"Me mother says the same, sorr."
"Gentlemen," said the doctor, "I have all along been a believer in hybrids. Granted, they may be accidental, even unnatural. Nevertheless, here you have a specimen before you—a hybrid between the snake and the lizard. You see the long body; you see the legs near the creature's shoulder—two legs only. Dissection may probably reveal two rudimentary limbs farther aft. This specimen, gentlemen, shall grace the museum at Edinburgh, and I—"
Here he picked the creature up by the tail, when, lo and behold, out tumbled a frog from the mouth of a snake. The latter had swallowed the frog, all but the hind quarters. Everybody roared with laughter, and the doctor's face grew a fathom long, more or less. The frog was alive, and rubbing one of its eyes; the snake was dead: but the doctor was never allowed to forget his hybrid.
* * * * *
Having in a former book described the scenery, the tree-scapes, and mountains and glens in Jamaica, and the beautiful ocean around—beautiful even in the grandeur of its storms—I have no desire to repeat, but I must say that Jack Mackenzie lost no opportunity of going on shore with Dr. Reikie. A day with him in the woods and wilds, if it were merely bird, beetle, or butterfly hunting, was a picnic never to be forgotten; and our young hero learned something every time, and was soon convinced that natural history is the most pleasant of all earthly studies. Nor did a day spent on shore ever pass without some little adventure or other worth remembering. Many of these were rather comical than otherwise.
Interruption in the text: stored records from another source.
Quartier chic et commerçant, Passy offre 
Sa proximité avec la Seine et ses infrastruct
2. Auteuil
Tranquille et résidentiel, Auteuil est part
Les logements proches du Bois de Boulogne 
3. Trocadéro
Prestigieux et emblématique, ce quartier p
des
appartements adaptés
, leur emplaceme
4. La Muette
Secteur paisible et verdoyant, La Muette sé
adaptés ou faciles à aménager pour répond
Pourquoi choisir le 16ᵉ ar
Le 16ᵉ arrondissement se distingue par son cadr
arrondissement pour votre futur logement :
During their escapades inland the two friends saw a good deal of black men's life. Dr. Reikie found some of these fellows handy in carrying specimens; they also acted as guides when the two explorers went far inland. As regards the ethics of these men, I think they were what the doctor called them—"honest with good looking after."
They were fond of "a dram," too, and would drink the white Jamaica rum fresh and hot from the stills. It used to make their eyes start almost out of their sockets. They liked it for that very reason. But Dr. Reikie had on board a dram, which he gave them when they helped him off with his curios, that they liked even better than this—namely, what is called "Cape smoke," about the strongest and vilest spirit there is. The surgeon found it handy for keeping small specimens in.
"Ah, dat is good, massa," a nigger would say as soon as he had recovered his breath after swallowing half a tumblerful neat—"dat is good; it makes me say 'Huh!'"
Fond of a good joke some of those niggers were, too. They seemed to know that man-o'-war sailors will eat almost anything.
One day when the cotton was in "pod" some niggers enticed a party of blue-jackets into a plantation.